La luz amarilla se asocia a las alternancias de la inflación, que arrancó el año con un alza sostenida, y si bien en el segundo trimestre la fue moderando, terminará el 2026 termine con niveles similares al 2025.
La luz verde es para el Banco Central, que logró comprar US$ 11.204 millones sin que esto empuje al alza la cotizacipon del dólar.
El mercado laboral es uno de los eslabones más débiles del plan económico. En lo que va de la presidencia de Javier Milei se destruyeron 200.000 puestos de trabajo formales. Y si bien se crearon 530.000 empleos la mayoría son precarios y con sueldos deprimidos. Esto ocurre porque los sectores que más crecen -el agro, la energía y la minería- generan menos empleo que aquellos más perdjudicados, como la industria, la construcción y el comercio.
La débil creación de empleo se potencia con los ingresos deprimidos. Según el INDEC, el salario privado registrado aumentó en abril 1,4% y cortó una racha negativa de 7 meses. Pero LCG señala que todavía está 2,3% abajo del nivel que tenía hace un año y contra el nivel previo a la llegada de Milei cae 3,5%.
Hacia el segundo semestre se ven pocas chances de que esta situación se revierta. Mercer estima que las empresas prevén un incremento salarial general mediano del 27% para 2026. La inflación mediana esperada para el año es de 29,8%.
La consultora ACM proyecta una recuperación gradual del salario real en torno al 0,5% para el resto del año. Sin embargo advierte que "los riesgos se concentran, primero, en que no se consolide la recuperación de la actividad y persista la heterogeneidad sectorial, especialmente entre ramas más intensivas en mano de obra, lo que limitaría la capacidad de recomposición salarial en el segmento formal. En segundo lugar, una desinflación más lenta o episodios de mayor tensión cambiaria podrían acelerar el pass-through a precios y erosionar los aumentos nominales".
La inflación arrancó el año con el 2,9% de enero y se perfila a perforar el 2% en junio, algo que no ocurría desde agosto del año pasado. Pese a que volvió a desacelerarse, el envión de la primera parte del año determina que el 2026 cierre con un índice de precios al consumidor (IPC) en torno al 30%, apenas por debajo del 31,5% del 2025.

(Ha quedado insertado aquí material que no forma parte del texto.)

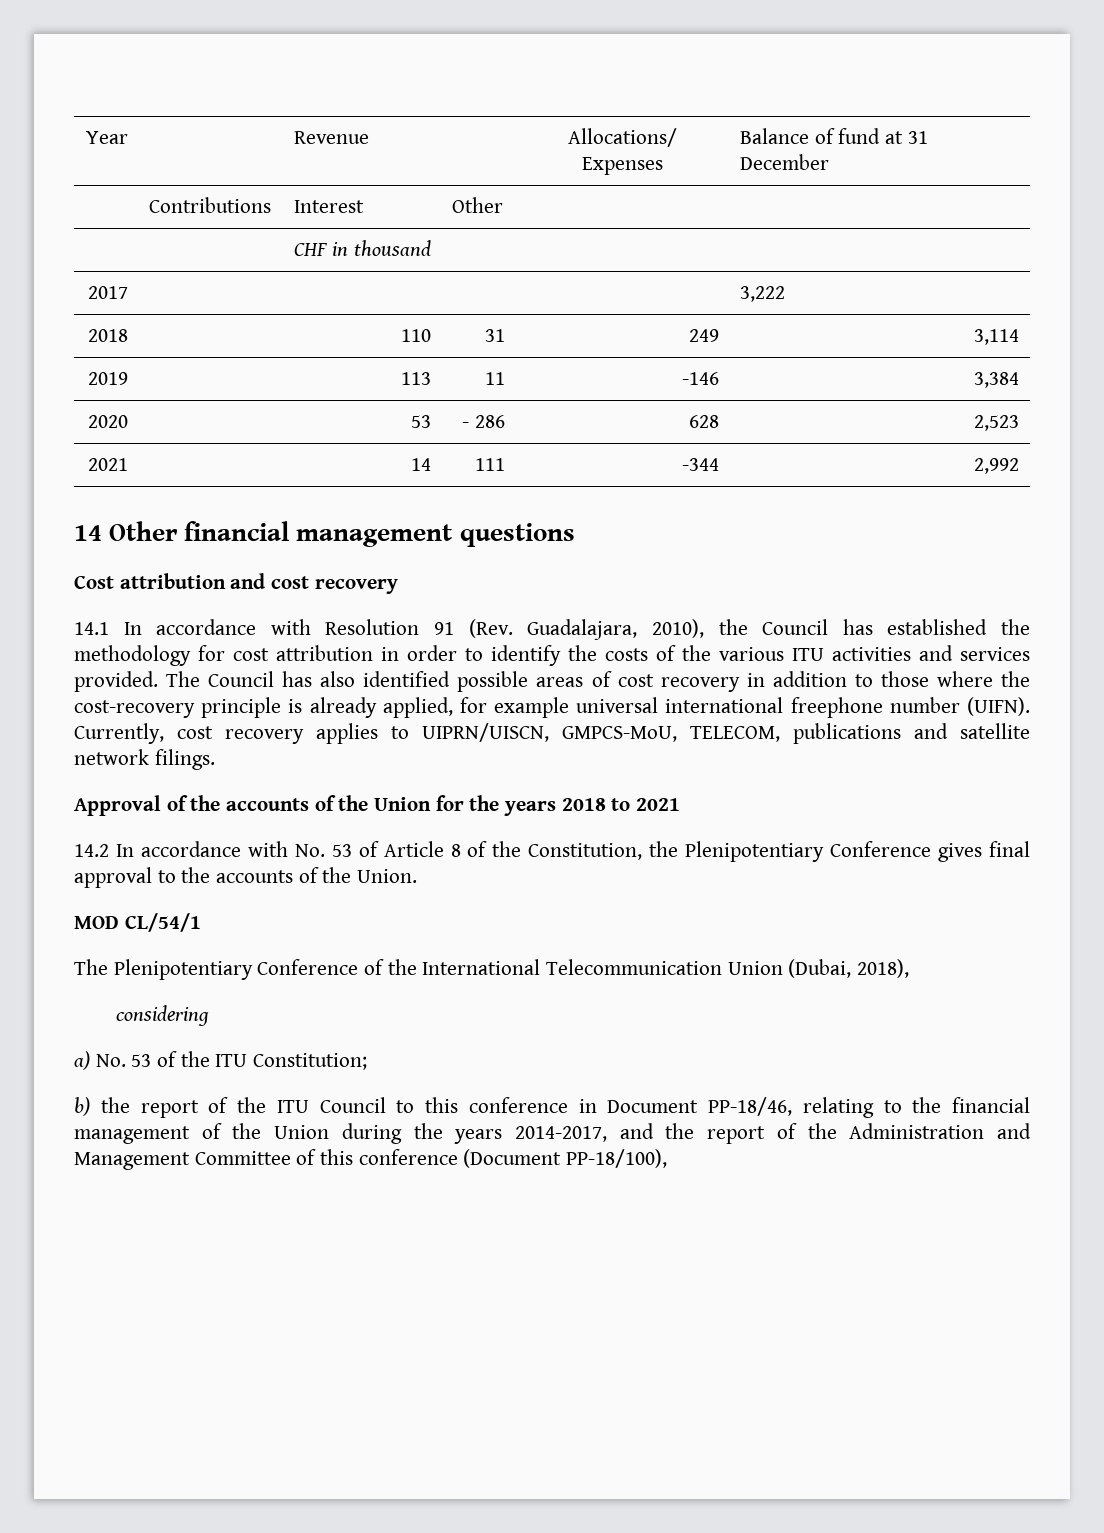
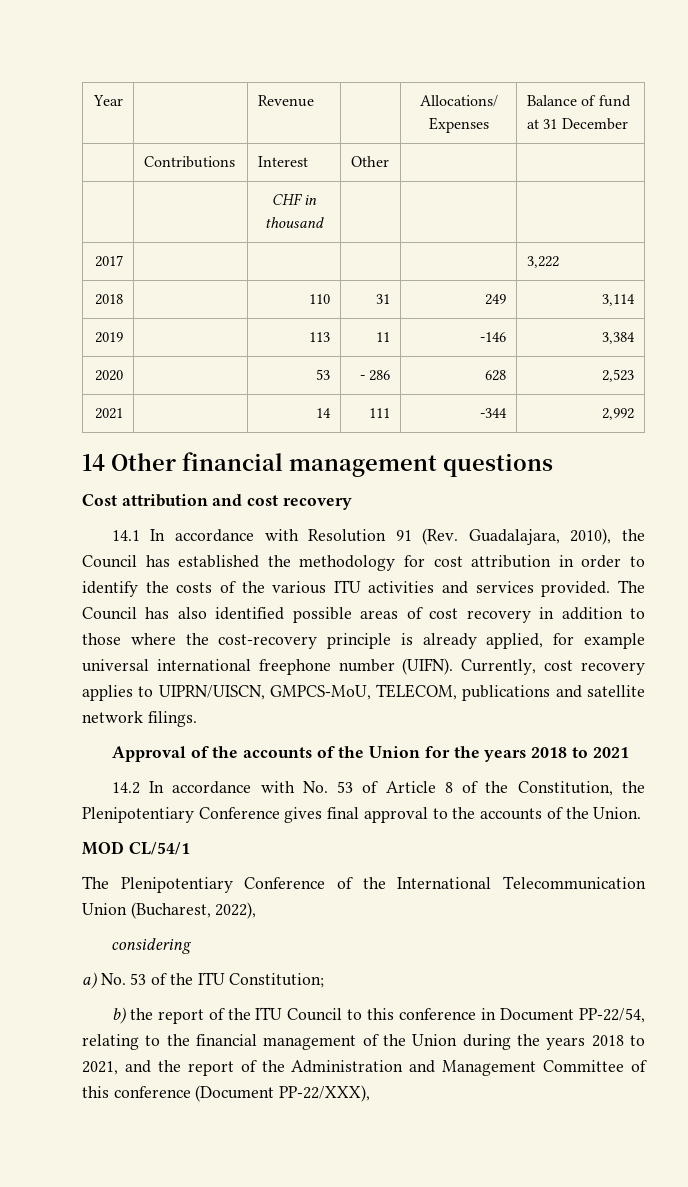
[788,959,910,978] (Dubai, 2018), -> [130,902,257,919] (Bucharest, 2022),
[708,1097,792,1116] PP-18/46, -> [579,1008,645,1023] PP-22/54,
[515,1126,607,1142] 2014-2017, -> [591,1035,645,1047] [82,1061,118,1075] 2018 to 2021,
[566,1149,668,1168] PP-18/100), -> [279,1085,371,1102] PP-22/XXX),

"Mantenemos nuestra proyección de inflación en torno al 30% para 2026, con una desaceleración paulatina en los próximos meses", señala la consultora Invecq. "El desafío de fondo, sin embargo, es romper la inercia que los precios vienen mostrando hace más de un año y medio. Bajar un escalón adicional, hacia un 1,5% mensual persistente, luce más difícil. La dirección es hacia la desinflación, pero la velocidad puede requerir un poco de paciencia".
El Banco Central se perfila a alcanzar, sin mayores sobresaltos, un piso de compras de al menos US$ 17.000 millones este año. El primer semestre lo pasó con mayor comodidad a la esperada, apoyado en el alto volumen de las exportaciones -con un aporte clave del sector energético- y la llegada de divisas por las colocaciones corporativas de deuda. Esto le permitió llevar las reservas a los US$ 44.783 millones sin meter presión sobre el tipo de cambio -el dólar solo subió 5% en el año-.
"El segundo semestre arranca con menos viento de cola: el agro liquida menos, los commodities retrocedieron y la demanda de cobertura vuelve a ganar protagonismo. El desafío pasa por sostener la sintonía fina entre tasas, tipo de cambio y reservas en un contexto que ya no regala márgenes", apunta GMA Capital.